LONDON: Employing behavioural economics (BE) principles such as scarcity, loss aversion and social proof can dramatically improve the effectiveness of outdoor ads, research from Kinetic Worldwide based on a live-action "bug-eating" experiment has suggested.

The WPP-owned outdoor specialists teamed up with #ogilvychange, Ogilvy & Mather's behavioural economics unit, media provider JCDecaux and Grub, the UK's largest maker of edible insect products, for the research, which took place in a Leeds shopping mall earlier this year.

Shoppers were shown three different poster treatments, each using different combinations of rational and emotional appeals, and behavioural economics concepts, over a two-hour period on consecutive days. (For more, and a full account of the experiment, read Warc's exclusive report: The new sushi? Using behavioural economics to identify the next big food trend.)

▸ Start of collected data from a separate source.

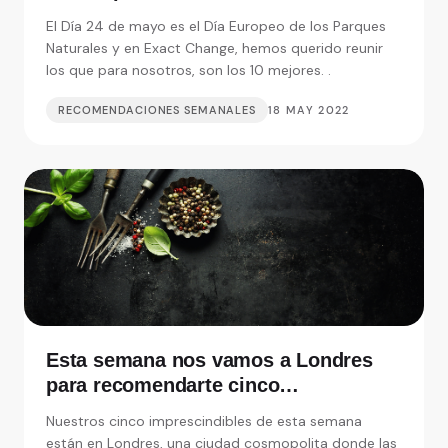
El Día 24 de mayo es el Día Europeo de los Parques
Naturales y en Exact Change, hemos querido reunir
los que para nosotros, son los 10 mejores. .
RECOMENDACIONES SEMANALES
18 MAY 2022
Esta semana nos vamos a Londres
para recomendarte cinco
restaurantes realmente
Nuestros cinco imprescindibles de esta semana
imprescindibles
están en Londres, una ciudad cosmopolita donde las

Kinetic found that the top-performing poster used the behavioural principles of scarcity (fear of missing out) and loss aversion (pointing out that the bugs were only available for a limited time). The highly visual nature of the poster, with less copy and bigger pictures, also plays to the idea that we process images far more quickly and unconsciously than we do text.

This poster generated 154 trials over the two-hour period, compared to 67 for a more traditional poster that made rational appeals and simply listed out the product benefits, and just 34 who visited during a period of no advertising at all.

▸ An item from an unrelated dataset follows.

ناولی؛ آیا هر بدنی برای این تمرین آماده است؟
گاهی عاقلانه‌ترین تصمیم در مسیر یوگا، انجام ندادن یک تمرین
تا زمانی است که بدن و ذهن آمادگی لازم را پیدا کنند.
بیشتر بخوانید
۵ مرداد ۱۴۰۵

"The results were a dramatic vindication of applying behavioural economics to advertising," said Jennie Sallows, Kinetic's head of insight.

"If we can move people to do something fairly unpleasant-sounding just by tapping into a sense of exclusivity and normalising the idea, then just imagine what could be possible in an ad for a more appealing product."

Sallows was also hopeful that edible bugs could be a major food trend over the years to come. Around 2bn people, mainly in Africa and Asia, already use bugs as a food supplement, and a recent report from the UN's Food and Agriculture Organisation suggested that the practice has a variety of health and sustainability benefits.

"Bug eating is what sushi was ten years ago," Sallows said. "People see it as just a bit weird."